It’s safe to say we ate well on our last trip to gay Paris. There wasn’t a bad restaurant amongst the lot of ’em (and there were a lot of them!) but one that really stood out was L’Ebauchoir.
I found L’Ebauchoir by keeping my Google search terms pretty specific: ‘traditional French restaurants near Bastille’, and researched quite a few before deciding on it. Our first choice was fully booked but lucky for us, when we poked our heads around the door at L’Ebauchoir we were immediately welcomed in and sat on what I’m sure was the last available table. We had the obligatory ‘where are you from?’ chat and ‘London’ got the response ‘ah, so you’re familiar with Stilton’. They get some of their cheeses from Neal’s Yard!
I always try to speak French in France but I’m not great and really appreciated them letting me try, not laughing too hard, and switching to English (and providing the menus to match) when it was clear I was out of my depth. The owner talked us through the specials – monkfish with passion fruit and a big juicy steak with the aforementioned Stilton.
To start, Alex went for a savoury Paris-Brest stuffed with goat’s cheese, tomatoes, balsamic and olive. The pastry was firm and soft at the same time and the filling was thick and full of flavour and went perfectly with the tart extras. I had duck foie gras with blood orange and bloody ‘el Nora, it was fab. The foie gras had a crisp outside that easily gave way to basically the richest, most delicious pate I’ve ever eaten, and the contrast of bitter citrus was spot on. Ooh, I forgot the wine! We had a Bourgogne red from Maisonettes Charles Pete & Fille (2015) which was strong and dark and very nice.
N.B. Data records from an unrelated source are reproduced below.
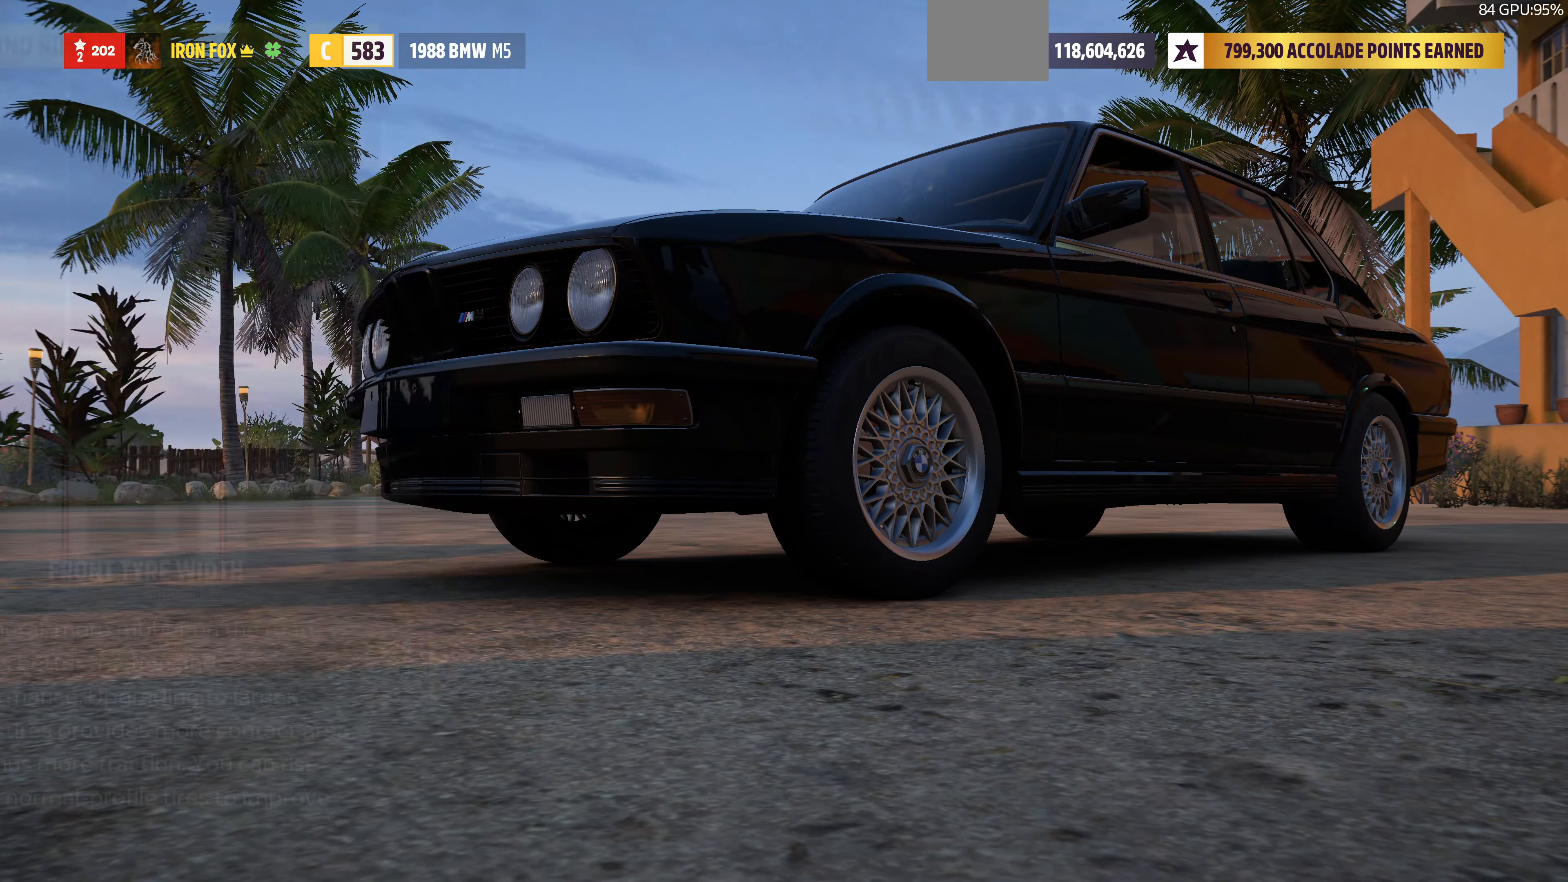
{"buttons": ["DPAD_DOWN"], "left_stick": "center", "right_stick": "center", "events": [[433, "DPAD_DOWN", "down"]]}
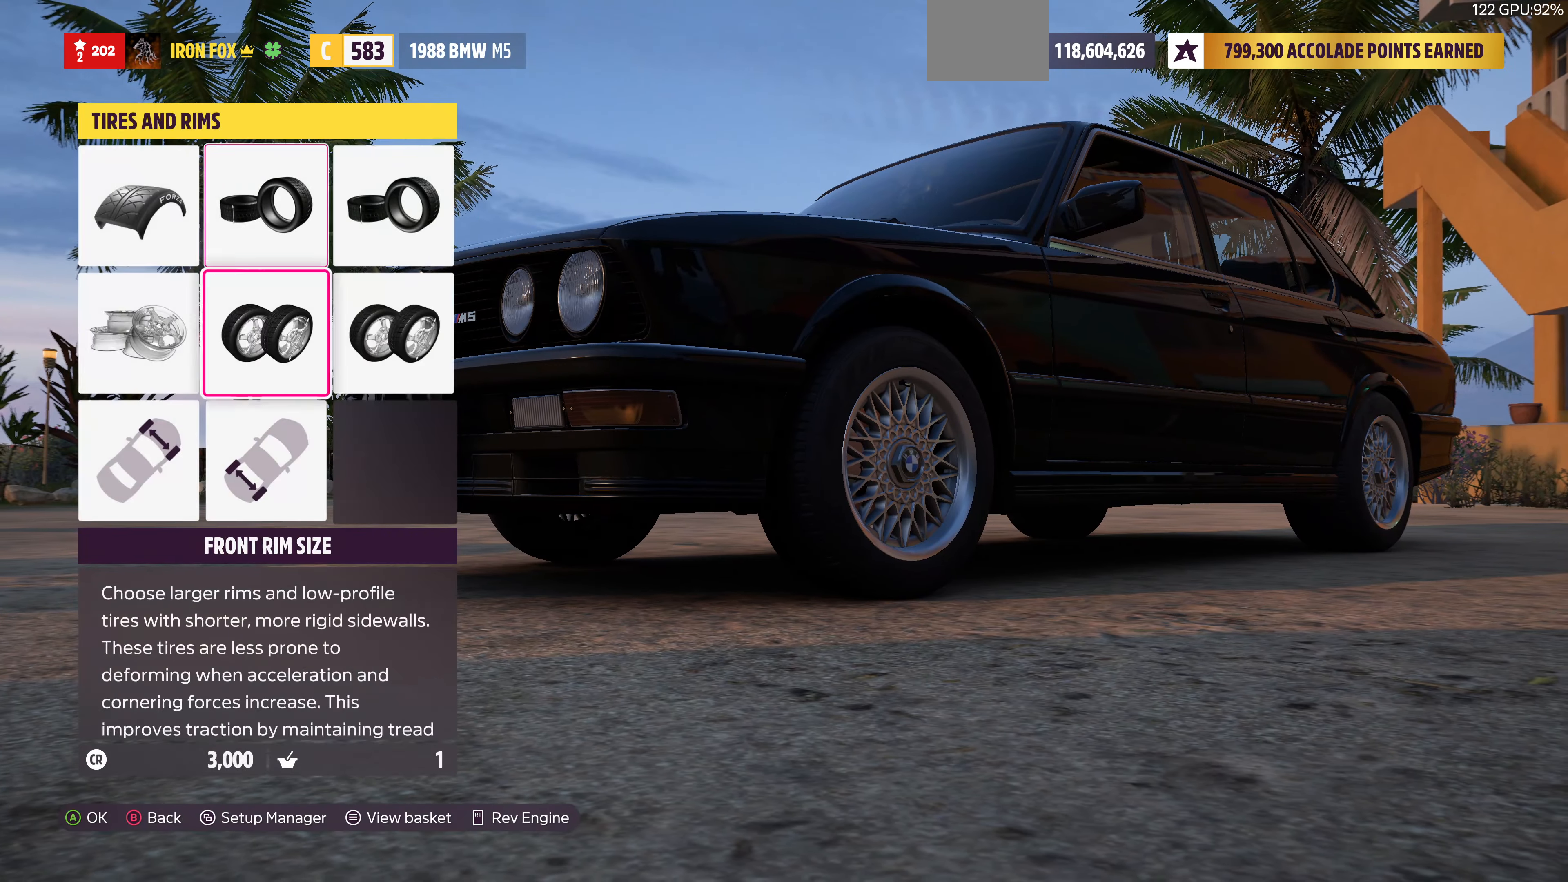
{"buttons": [], "left_stick": "center", "right_stick": "center", "events": [[33, "DPAD_DOWN", "up"], [100, "DPAD_DOWN", "down"], [200, "CROSS", "down"], [200, "DPAD_DOWN", "up"], [367, "CROSS", "up"]]}
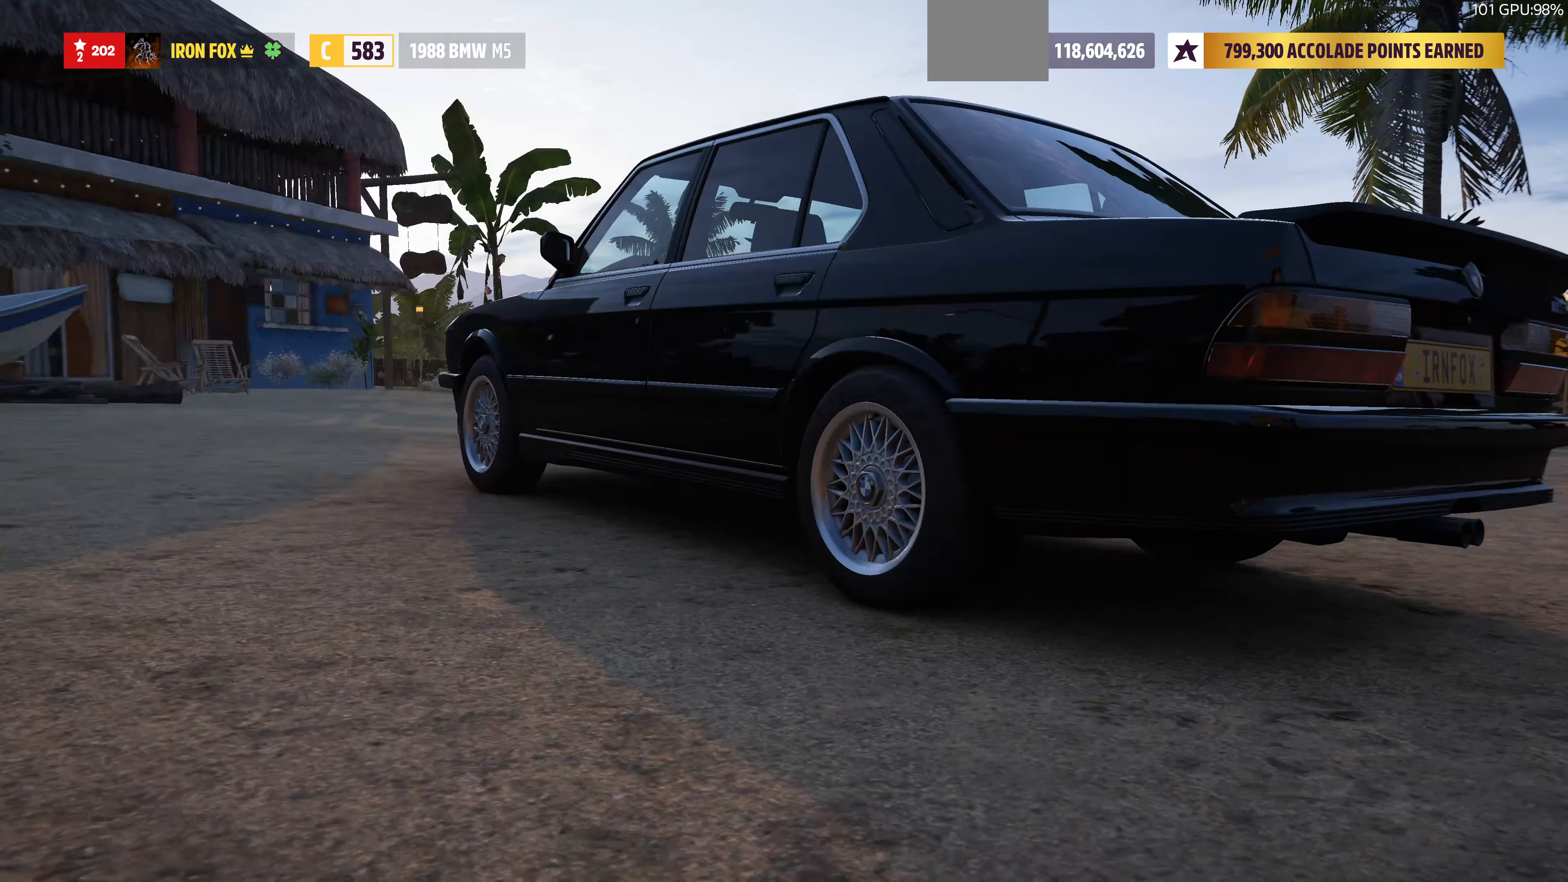
{"buttons": [], "left_stick": "center", "right_stick": "center", "events": [[267, "R1", "down"], [500, "R1", "up"]]}
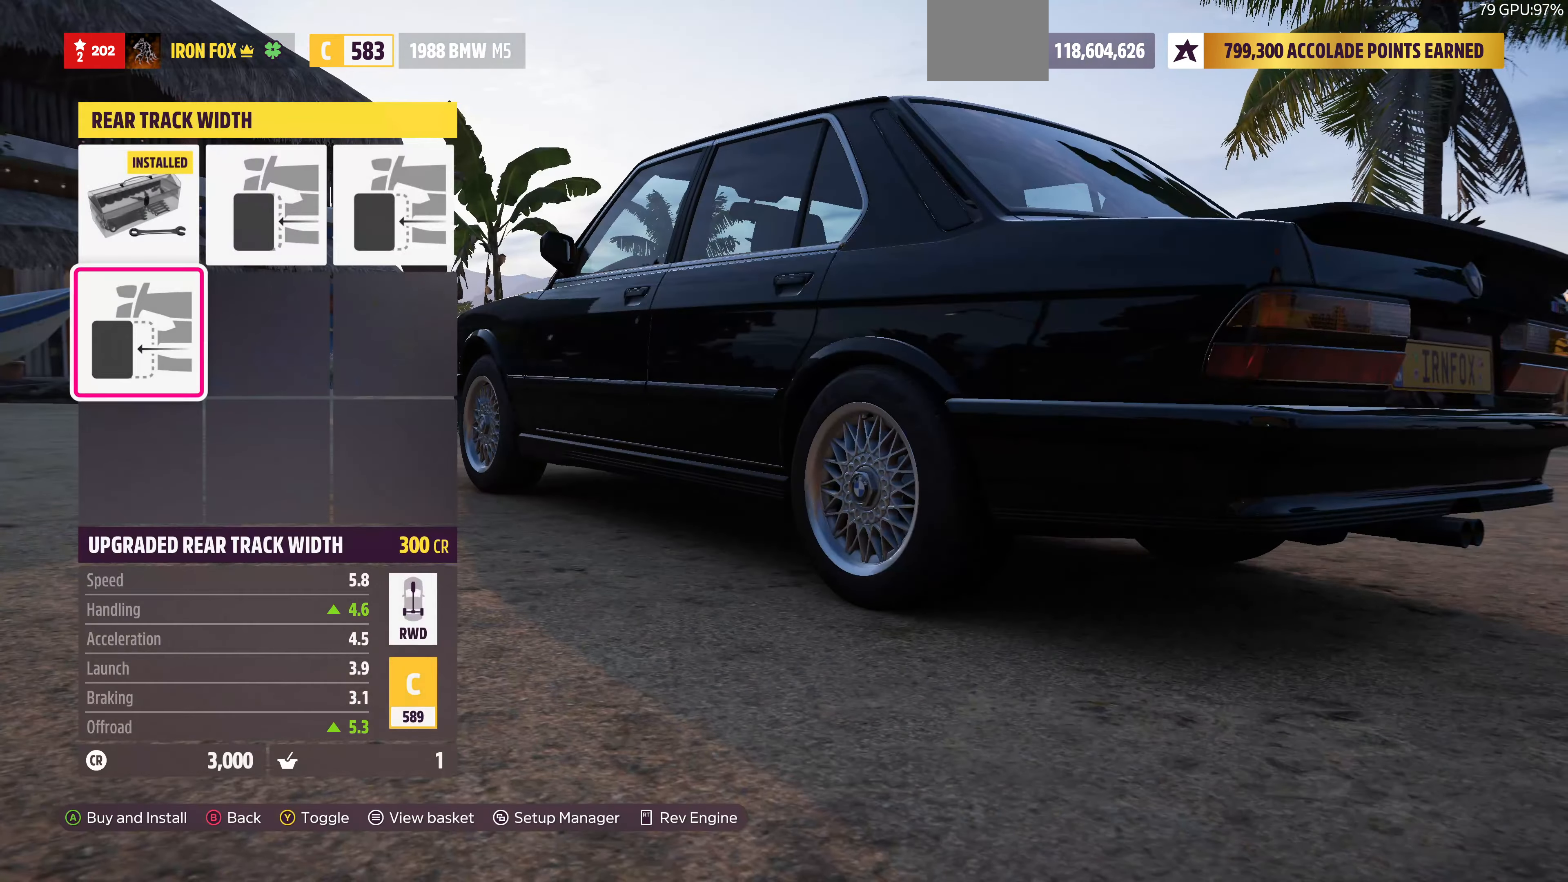
{"buttons": [], "left_stick": "center", "right_stick": "center", "events": [[200, "CROSS", "down"], [367, "CROSS", "up"]]}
On to the mains. Alex had what was described on our English menu as chicken stew and comprised two chicken legs, beautifully crunchy on the outside and dark and succulent on the inside, in a creamy truffle sauce with carrots, potato and cabbage. The sauce was 10/10 and not at all overpowering on the truffle front – a good thing since we also ordered a side of truffle mash to share (creamy, smooth, punchier). I was tempted by the beef special but went for the saddle of lamb with cashew and rocket pesto, a lovely jus, carrot purée and a few slithers of potato. Lamb = cooked to perfection and so so juicy with a little bit of fat that was salty and melt-in-the-mouth.
Service was attentive but gladly not OTT, so we had time to let our food go down and just chill out. I don’t think ‘turning’ tables is a thing here – we were at ours for nearly 3 hours. When we were asked about dessert we said we couldn’t manage another mouthful, but our waiter convinced us we had room. I chose caramel rice pudding and Alex ordered the cheese plate. I’m not sure whether we wrongly ordered something each and the options were designed to share (at around £6 a pop I had thought not) or whether the servings are just super generous, but one between two would have been more than enough. The rice pudding – which arrived with a jolly ‘et voila; I present the rice pudding!’ – is a self-service jobbie. It comes in a huge basin of a Staub dish and you can spoon out as much as you want. And they mean it. They ignored it several times sitting relatively untouched on our table, urging me to finish it off and pile some onto Alex’s plate too. It was really milky and had a deep, almost burnt toffee flavour and a great wobble to it. Then came the cheese. Four varieties with some quince and salty butter. Faux pas numéro un: my boyfriend just tucked in, fork in one hand, knife in the other before the bread arrived avec a rather shocked waiter. Faux pas numéro deux (and what will forever be a reason to take the piss out of him): Alex started slicing up pieces of butter and eating it like cheese, even telling me to try it because it was ‘really unusual’. You think?
We paid £120 for 3 courses each and a bottle of wine, plus all the bread and water and then walked back to our hotel like the over-fed snails we are.
I can’t recommend L’Ebauchoir enough. The staff were really helpful and the setting is nice – it has a smart-casual gastro vibe that feels rather French (but perhaps not distinctly Parisian, in a good, unstuffy way) and the food is faultless. The focus is on local, seasonal ingredients and I thought the balance of chef-y presentation and unfussiness of each dish was just right. Also, I can’t remember the last time I rolled home quite so full, so that’s another win in my book.